= About this task =
Take the part of the entries that opens with the line containing "Photoshoot: Black Star" and closes with the line containing "seikatsu – Nity)", and edit it so that "Photoshoot" becomes "Cosplay" everywhere. Give back only those lines, with nothing else changed.

= Material provided =
◆ ◆ ◆ ◆ ◆ ◆ ◆

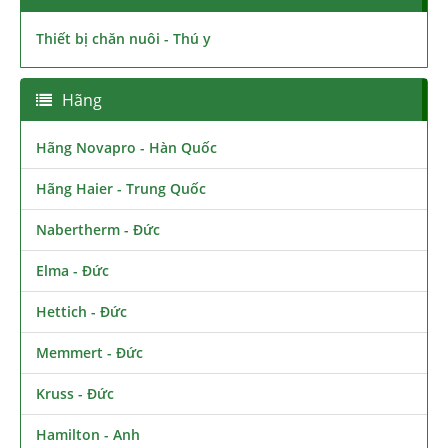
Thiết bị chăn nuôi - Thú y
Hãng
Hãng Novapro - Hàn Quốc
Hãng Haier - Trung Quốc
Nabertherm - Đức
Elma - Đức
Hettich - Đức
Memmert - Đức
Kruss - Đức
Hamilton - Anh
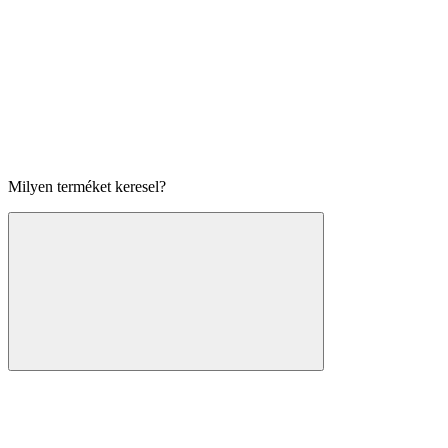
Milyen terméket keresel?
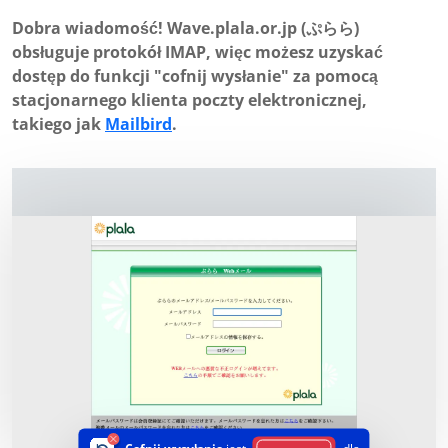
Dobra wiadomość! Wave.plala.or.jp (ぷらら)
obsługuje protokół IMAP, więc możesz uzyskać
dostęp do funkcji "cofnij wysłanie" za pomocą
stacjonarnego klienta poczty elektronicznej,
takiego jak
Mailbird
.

◆ ◆ ◆ ◆ ◆ ◆ ◆

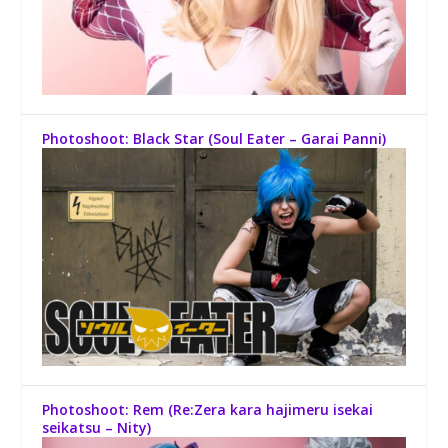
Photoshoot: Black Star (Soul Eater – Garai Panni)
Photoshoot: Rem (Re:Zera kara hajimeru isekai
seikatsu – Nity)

◆ ◆ ◆ ◆ ◆ ◆ ◆

= Task response =
Cosplay: Black Star (Soul Eater – Garai Panni)
Cosplay: Rem (Re:Zera kara hajimeru isekai
seikatsu – Nity)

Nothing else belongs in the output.